[Dataset entries]
# # # # # # #

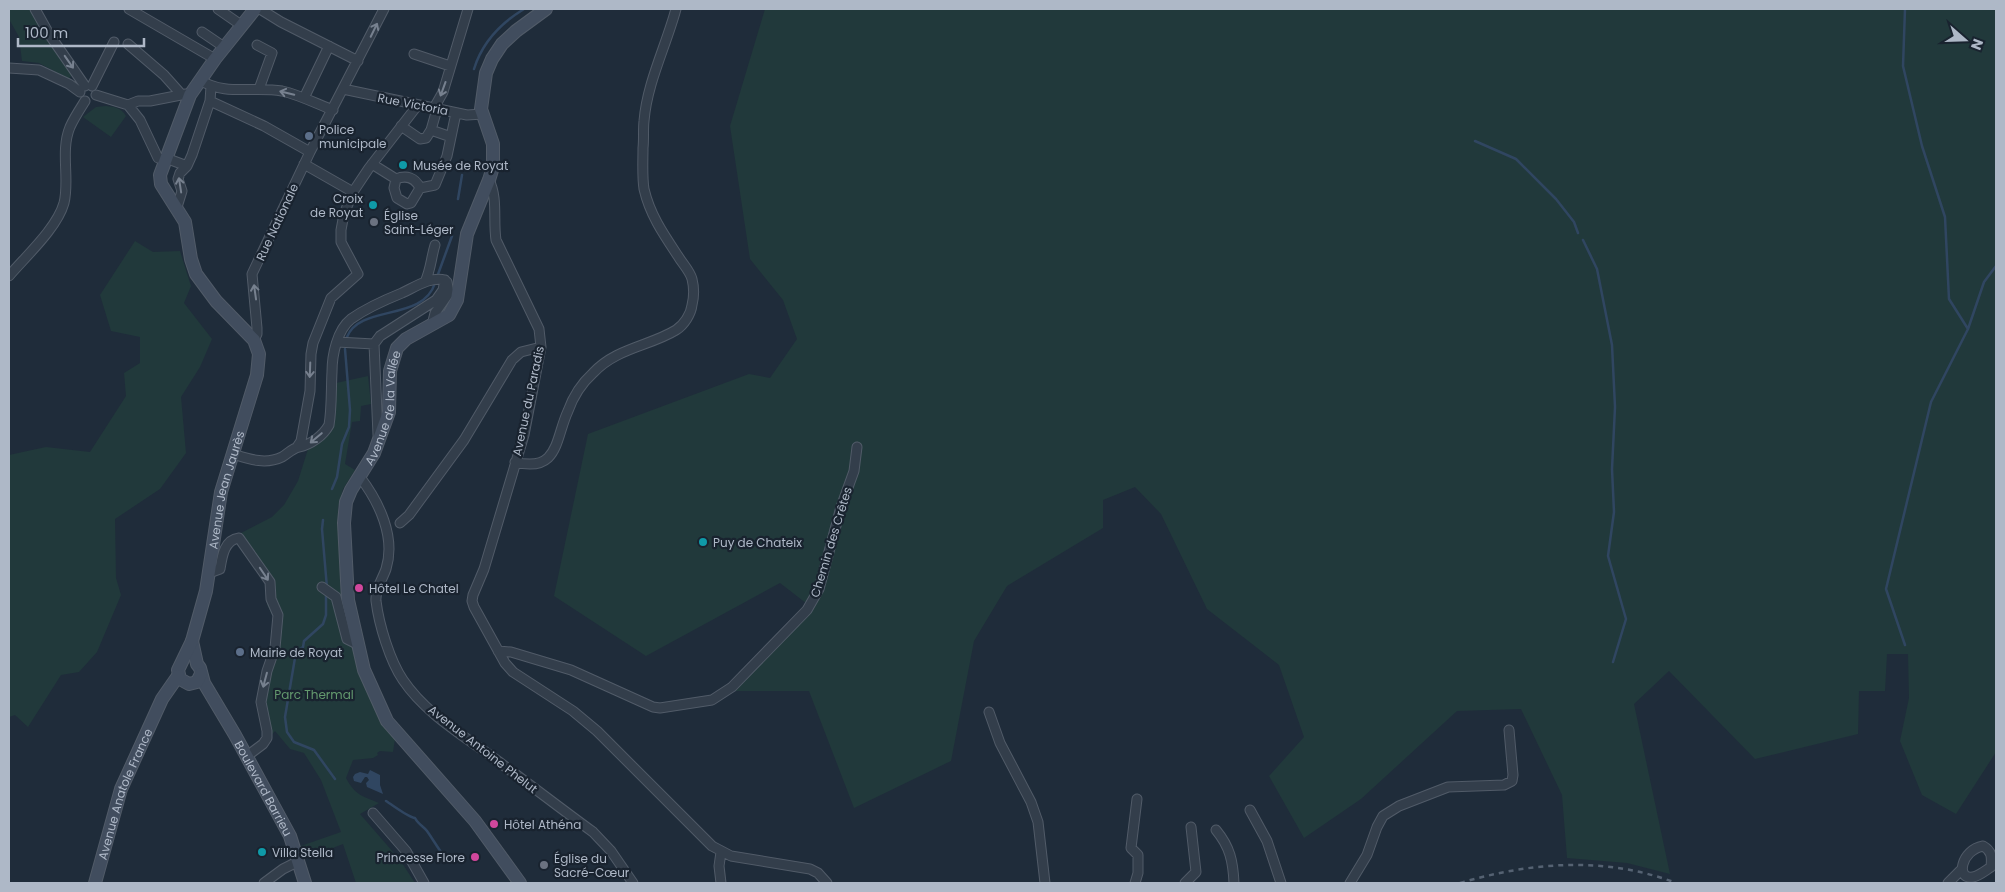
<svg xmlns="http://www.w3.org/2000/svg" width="2005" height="892" font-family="Poppins,sans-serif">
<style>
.green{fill:#21393b}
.water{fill:#304661}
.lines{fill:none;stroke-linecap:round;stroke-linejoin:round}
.stream{stroke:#304661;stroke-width:2.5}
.minor-casing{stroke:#515b68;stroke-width:11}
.secondary-casing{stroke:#515b68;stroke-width:14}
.minor{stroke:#333e4b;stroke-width:9}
.secondary{stroke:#414d5e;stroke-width:12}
.rail{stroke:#556272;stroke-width:2.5;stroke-dasharray:5 5;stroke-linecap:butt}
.oneway{stroke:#77818f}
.service-dot{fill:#5c6f8a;stroke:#19232f;stroke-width:2}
.culture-dot{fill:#0f9aa8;stroke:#19232f;stroke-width:2}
.worship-dot{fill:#6b7280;stroke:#19232f;stroke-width:2}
.hotel-dot{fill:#d1479c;stroke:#19232f;stroke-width:2}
.labels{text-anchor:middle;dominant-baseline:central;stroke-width:4.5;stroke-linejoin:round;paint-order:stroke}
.street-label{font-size:12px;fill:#aeb8c7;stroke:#19232f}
.poi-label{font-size:12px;fill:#aeb8c7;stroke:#19232f;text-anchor:start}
.park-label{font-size:12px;fill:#63996e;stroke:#19232f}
</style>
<rect width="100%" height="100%" fill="#1f2c3a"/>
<path class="green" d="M 9,9 L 31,9 L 48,39 L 73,73 L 69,79 L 39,63 L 22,61 L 19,37 L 9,19 Z
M 765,9 L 1996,9 L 1996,752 L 1956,814 L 1922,795 L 1900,741 L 1909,698 L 1908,654 L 1887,654 L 1885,691 L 1859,691 L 1858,734 L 1755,759 L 1669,671 L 1634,704 L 1670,874 L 1627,863 L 1567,858 L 1562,795 L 1521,709 L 1457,711 L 1361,799 L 1304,838 L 1269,776 L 1304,737 L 1279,665 L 1207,609 L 1161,514 L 1135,487 L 1103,500 L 1103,528 L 1007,586 L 974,641 L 951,761 L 854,808 L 809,691 L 732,691 L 811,607 L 780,583 L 646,656 L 554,596 L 588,434 L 749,374 L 770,378 L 797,339 L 783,300 L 750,259 L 730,126 Z
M 106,106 C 116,107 121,108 126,116 L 111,137 L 83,117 L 96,107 Z
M 135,241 L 153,252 L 180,251 L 191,286 L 184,303 L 212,339 L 200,367 L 181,397 L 186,453 L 160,489 L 115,519 L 116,578 L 121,595 L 97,652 L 79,672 L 61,675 L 28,727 L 15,715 L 9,717 L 9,455 L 46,447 L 90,452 L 126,396 L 124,373 L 140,363 L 140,337 L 111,331 L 100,295 Z
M 368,376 L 371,404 L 361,406 L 360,421 L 352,422 L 345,464 L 355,470 L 343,489 L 338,508 L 341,594 L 350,639 L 395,739 L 393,752 L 380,751 L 377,753 L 378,755 L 373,758 L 353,760 L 346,778 C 355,795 362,796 379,803 L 360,814 L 400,860 L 415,883 L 356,883 L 343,844 L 299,861 L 295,848 L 341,832 L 321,780 L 304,753 L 290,749 L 275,731 L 249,761 L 246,754 L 265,735 L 258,699 L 262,672 L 272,647 L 273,616 L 267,605 L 267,583 L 239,534 L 272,517 L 284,505 L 298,481 L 308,449 L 326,434 L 334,416 L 336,383 Z"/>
<path class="water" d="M 370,770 L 380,775 L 380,785 L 383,794 L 367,787 L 366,783 L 369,780 L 367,777 L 365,777 L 361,783 L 354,781 L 353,777 L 355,774 L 360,772 L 368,774 Z"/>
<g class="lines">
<path class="stream" d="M 1905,9 L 1903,66 L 1922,146 L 1945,217 L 1949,299 L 1968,329 L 1931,402 L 1886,589 L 1905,645
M 474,69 C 482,43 501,23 524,9
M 1475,141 L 1516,159 L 1556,199 L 1574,222 L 1578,233
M 458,199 L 462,175
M 1583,240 L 1597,269 L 1612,345 L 1615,407 L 1612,469 L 1614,512 L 1608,556 L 1626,619 L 1613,662
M 437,277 L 452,236
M 1968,329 L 1984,282 L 1996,266
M 347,337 C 360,304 423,322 435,283
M 332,489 L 337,477 L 342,444 L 349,427 L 350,410 L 345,349
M 323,520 L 322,529 L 327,588
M 326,594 L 326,615 L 323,624 L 304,641 L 303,647 L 296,652 L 285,717 L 287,732 L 294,742 L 314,750 L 335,779
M 386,801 C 394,806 408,817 415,818 C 418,824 424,827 427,831 C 432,838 436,845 441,852"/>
<g class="minor-casing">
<path id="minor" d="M 35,9 L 49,34 L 85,86
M 129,9 L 215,59
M 218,9 L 241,25
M 260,9 L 281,22 L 358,61
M 202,32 L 224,47
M 128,44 L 164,75 L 181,94
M 257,45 L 272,53 L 259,89
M 414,54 L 450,66
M 9,68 L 39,70 L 69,84 L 80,92
M 200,80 C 224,96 255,86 282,91 C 300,95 317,104 333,110
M 92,86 L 114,42
M 343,89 L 467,115 L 483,114
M 96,95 L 128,105 L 140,120 L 158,158 L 171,160 L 187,166
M 304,98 L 329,46
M 210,101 L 264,126 L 310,152
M 128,105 L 138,101 L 150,101 L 186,94
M 434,108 L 443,92 L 468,9
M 401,126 L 420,139 L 426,138 L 431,130 L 437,109
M 431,130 L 451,137
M 304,164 L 353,192
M 372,164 L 396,179 C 406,175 415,177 420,188
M 396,179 L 394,188 L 397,198 L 407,204 L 411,203 L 420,188 L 435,185 L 447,156 L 456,113
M 489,180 C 498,198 493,220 496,240 L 539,329 L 541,347 L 524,435 L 484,569 L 473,595 L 472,601 L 474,607 L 505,663 L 513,672 L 573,711 L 597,731 L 712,846 L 731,856 L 810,869 L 818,873 L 827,883
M 177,207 L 182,191 L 178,179 L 180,173 L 187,166 L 192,155 L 210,101 L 211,86
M 9,276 C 26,256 57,228 64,203 C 70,179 60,151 70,127 C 74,118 80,109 85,101
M 425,282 C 431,269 431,258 435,245
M 432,325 L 435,313 L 449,293 L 447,282
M 254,340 L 257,334 L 257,328 L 252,274 L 310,152 L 384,9
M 337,342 L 374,344
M 378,435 L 374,344 L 380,336 L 436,300 L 443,290 L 445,280
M 297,447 L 301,441 L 310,391 L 311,354 L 313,343 L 331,298 L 358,274 L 341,242 L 341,230 L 344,214 L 353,192 L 369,168 L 417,106
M 233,454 C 249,459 265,465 282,457 C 287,454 293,448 299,447 C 310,445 323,436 329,425 C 332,407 331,389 332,372 C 332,355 337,330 351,319 C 365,309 387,299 402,293 C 415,287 431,276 445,280
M 515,462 C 559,473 555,439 568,411 C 573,397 582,383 593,373 C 616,348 650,346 676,330 C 684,325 691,314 692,305 C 694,297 694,287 692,279 C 690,271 682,263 678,256 C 664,235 650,215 644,189 C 642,176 643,161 643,148 C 644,139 643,130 644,121 C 647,83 666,46 676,9
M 360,477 C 379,502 396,537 386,569 C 382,580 375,590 376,601 C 379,625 390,661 403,680 C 426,714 463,735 495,759 C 528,783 560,808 593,832 L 611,851 L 633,883
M 400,523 L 409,515 L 464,440 L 512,360 L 521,352 L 541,347
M 209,573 L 220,569 C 222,557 224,540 239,538 L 270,582 L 271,599 L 278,615 L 275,648 L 267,671 L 261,702 L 267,731 L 267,738 L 263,744 L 247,756
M 322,587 L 336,597 L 347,639 L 357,644
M 498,651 L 511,652 L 571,670 L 653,707 L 660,708 L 712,700 L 732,687 L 807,610 L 819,589 L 841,507 L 854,471 L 857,447
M 989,712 L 1000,743 L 1031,802 L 1038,822 L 1045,883
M 1250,810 L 1267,841 L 1281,883
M 373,813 L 406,851 L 424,883
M 1216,830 C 1230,847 1233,861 1234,883
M 1983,846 C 1992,851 1992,857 1991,867 C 1986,870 1979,876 1973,877 C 1955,880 1961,850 1983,846 Z
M 264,883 L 283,869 L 299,861
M 721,883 L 719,866 L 721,852
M 1135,883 L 1138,873 L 1138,855 L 1131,848 L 1137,799
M 1185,883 L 1196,872 L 1191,827
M 1350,883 L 1367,855 L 1377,827 L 1383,816 L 1399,806 L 1448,787 L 1504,785 L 1512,781 L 1513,775 L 1509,730
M 1948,883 L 1962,869"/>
</g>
<g class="secondary-casing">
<g id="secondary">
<path id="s1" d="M 192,641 L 197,664 L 200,668 L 204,683 L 235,735 L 290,836 L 305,883"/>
<path id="s2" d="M 201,674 L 197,682 L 189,684 L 180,679 L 178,670 L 192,641 L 206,591 L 221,492 L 257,375 L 259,354 L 254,340 L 216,301 L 196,274 L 191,259 L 185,222 L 161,184 L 160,175 L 190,95 L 215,59 L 255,9"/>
<path id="s3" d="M 95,883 L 121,789 L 162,699 L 178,676"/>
<path id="s4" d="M 520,883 L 475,821 L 387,721 L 364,670 L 348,600 L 344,523 L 346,502 L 351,490 L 374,453 L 389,412 L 390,371 L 397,348 L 406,339 L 449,315 L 457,300 L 467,234 L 489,180 L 493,167 L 493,144 L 481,109 L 486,73 L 492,59 L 502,44 L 516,31 L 546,9"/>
</g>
</g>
<use href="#minor" class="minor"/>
<use href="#secondary" class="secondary"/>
<path class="rail" d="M 1460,883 C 1531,862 1606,856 1676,883"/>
</g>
<defs><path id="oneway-shaft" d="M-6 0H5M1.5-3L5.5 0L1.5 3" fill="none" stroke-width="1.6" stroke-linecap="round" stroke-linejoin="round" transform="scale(1.25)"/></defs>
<g class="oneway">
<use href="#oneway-shaft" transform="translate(374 30) rotate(-64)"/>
<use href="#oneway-shaft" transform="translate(69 62) rotate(55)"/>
<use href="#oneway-shaft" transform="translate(443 89) rotate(110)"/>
<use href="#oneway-shaft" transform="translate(287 93) rotate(-166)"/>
<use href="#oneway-shaft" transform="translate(180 185) rotate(-99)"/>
<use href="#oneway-shaft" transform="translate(255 292) rotate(-98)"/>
<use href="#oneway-shaft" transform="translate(310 370) rotate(92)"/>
<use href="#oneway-shaft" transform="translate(316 438) rotate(140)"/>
<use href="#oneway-shaft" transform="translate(264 574) rotate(56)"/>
<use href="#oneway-shaft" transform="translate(265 680) rotate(105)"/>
</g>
<g class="service-dot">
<circle cx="309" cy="136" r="5"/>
<circle cx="240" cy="652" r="5"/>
</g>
<g class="culture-dot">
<circle cx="403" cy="165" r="5"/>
<circle cx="373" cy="205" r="5"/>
<circle cx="703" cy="542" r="5"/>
<circle cx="262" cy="852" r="5"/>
</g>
<g class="worship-dot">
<circle cx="374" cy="222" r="5"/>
<circle cx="544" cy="865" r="5"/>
</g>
<g class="hotel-dot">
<circle cx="359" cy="588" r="5"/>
<circle cx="494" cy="824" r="5"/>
<circle cx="475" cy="857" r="5"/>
</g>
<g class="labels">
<g class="street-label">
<text transform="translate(413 104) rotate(11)">Rue Victoria</text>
<text transform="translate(277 222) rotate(-65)">Rue Nationale</text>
<text transform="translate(528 401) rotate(-78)">Avenue du Paradis</text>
<text stroke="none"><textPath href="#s4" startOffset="539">Avenue de la Vallée</textPath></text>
<text stroke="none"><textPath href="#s2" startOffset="224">Avenue Jean Jaurès</textPath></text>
<text transform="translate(831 542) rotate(-73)">Chemin des Crêtes</text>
<text transform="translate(483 749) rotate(38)">Avenue Antoine Phelut</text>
<text stroke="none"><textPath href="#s1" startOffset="165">Boulevard Barrieu</textPath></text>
<text stroke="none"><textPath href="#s3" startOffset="94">Avenue Anatole France</textPath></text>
</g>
<g class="poi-label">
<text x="319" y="129">Police<tspan x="319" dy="14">municipale</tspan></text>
<text x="413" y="165">Musée de Royat</text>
<text x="363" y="198" text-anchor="end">Croix<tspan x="363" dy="14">de Royat</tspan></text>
<text x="384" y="215">Église<tspan x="384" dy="14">Saint-Léger</tspan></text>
<text x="713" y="542">Puy de Chateix</text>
<text x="369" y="588">Hôtel Le Chatel</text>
<text x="250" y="652">Mairie de Royat</text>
<text x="504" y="824">Hôtel Athéna</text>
<text x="272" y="852">Villa Stella</text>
<text x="465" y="857" text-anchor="end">Princesse Flore</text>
<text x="554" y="858">Église du<tspan x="554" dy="14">Sacré-Cœur</tspan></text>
</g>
<g class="park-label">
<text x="314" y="694">Parc Thermal</text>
</g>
</g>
<rect width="2005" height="892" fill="none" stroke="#aeb8c7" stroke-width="20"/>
<g transform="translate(1965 40) rotate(110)" stroke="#19232f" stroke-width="4" paint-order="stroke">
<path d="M0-4L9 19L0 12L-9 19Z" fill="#aeb8c7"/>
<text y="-8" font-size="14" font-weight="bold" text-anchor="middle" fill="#aeb8c7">N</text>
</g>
<path d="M18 38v8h126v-8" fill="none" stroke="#aeb8c7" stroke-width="2.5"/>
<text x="25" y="38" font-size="15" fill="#aeb8c7" stroke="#19232f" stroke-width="4" paint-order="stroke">100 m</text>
</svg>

# # # # # # #

- **About this exercise**
Using the data above, tally each line that has the string "lines" and report only the sum.

- **Written answer**
2